ただし、勤務医の収入が給与である点に対して、開業医の収入は事業収入(収入から経費と事業借入の返済額を差し引いた額)になる点には注意が必要です。経費や借入返済額によっては勤務医よりも収入が減少することもありえます。
診療のスタイル
<メリット> ・自分の希望する診療スタイルをとることができる ・患者さまやその家族からの反応が直接わかり、今後の診療に役立てやすい ・患者さまの家族を含めたサポートができる
<デメリット> ・地域の医療ニーズに応じて、診療方法や条件を柔軟に変更する必要がある ・広告宣伝など、診療以外の業務も行わなければならず診療に専念できない場合がある
診療所では地域住民との距離が近く、かかりつけ医としての役割を期待されることが多いでしょう。その際は、患者さまに安心してもらえるような信頼関係の構築やコミュニケーションが重要です。コミュニケーション力に自信があれば開業医も選択肢のひとつとなるでしょう。
一方で、専任の従業員が確保できない場合には、広告宣伝など診療以外の業務も自身で行わなければならず、思うように診療に専念できないこともあるかもしれません。
勤務医と開業医、どちらを選ぶべき?
勤務医と開業医それぞれのメリット・デメリットを整理しました。これらを踏まえたうえで、勤務医、開業医に向いている医師をそれぞれ確認してみましょう。
勤務医に向いている医師
勤務医は安定しているという大きな魅力がある一方で、雇用されている以上、仕事の自由度と年収は比較的低くなります。その点が気にならなければ、勤務医のキャリアを選ぶ方法もあるでしょう。
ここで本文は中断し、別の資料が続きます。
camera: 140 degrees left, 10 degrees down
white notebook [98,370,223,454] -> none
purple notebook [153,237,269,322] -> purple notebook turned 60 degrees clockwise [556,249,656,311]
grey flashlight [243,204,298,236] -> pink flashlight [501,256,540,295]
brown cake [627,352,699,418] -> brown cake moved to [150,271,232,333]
また、所属する病院の経営方針や求められている役割を理解して働ける力があるのなら、勤務医として優れた仕事ができるはずです。事務的な業務を担ってくれる部署がある勤務先を選ぶことで診療に集中できるので、充実した環境のなかでスキルを早く磨くことが可能です。学会や海外研修にも参加しやすいでしょう。
加えて、外科などの大がかりな手術と入院を要する診療科では、設備投資などの開業リスクを考慮した結果、勤務医を選ぶケースが多いようです。
開業医に向いている医師
「自分の理想の医療を実現したい、自分の力でどれだけ医療に貢献できるかチャレンジしたい」という意思がある場合は、開業の道を選ぶ医師が多い傾向があるようです。
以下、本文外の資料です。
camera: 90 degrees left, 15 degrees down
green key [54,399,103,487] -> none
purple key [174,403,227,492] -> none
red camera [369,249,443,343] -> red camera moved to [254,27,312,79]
開業医の大きなメリットは、自分の判断と裁量で診療と病院・診療所の運営ができることです。また、ふるさとの地域医療に貢献するなど、勤務地も自由に選べます。
開業医が多い診療科は、内科や歯科のほか、開業資金が少なくて済む心療内科や、日帰り手術の需要が急速に増えてきている眼科、皮膚科などです。これらの診療科に従事している、または将来的に従事したい医師は開業もひとつの道でしょう。
もし開業して院長となった場合、医師や看護師、事務員などを雇用するのであれば、勤務医では求められなかった雇用主としてのコミュニケーション力が求められます。また、患者数を増やすための広告マーケティングなど、医療以外の分野の幅広い知識やスキルも必要です。多角的なスキル、知識を発揮したい場合は開業医が向いているでしょう。
自分の目指すキャリアについて考えよう
勤務医と開業医は、働き方や年収など様々な面で大きな違いがあります。メリット・デメリットをよく理解して、将来のキャリアを考えてみましょう。
その際には、社会的ステータスや収入などの条件を比較するだけでなく、「自分はこれからどのような医師になりたいか」という原点に立ち返ることが重要です。
勤務医、開業医のどちらを選んでも、自分の理想とする医療を追求し、患者さまやその家族、地域医療へ貢献していくことができるキャリアプランを設計することが、理想の医師像に近づく一歩となるでしょう。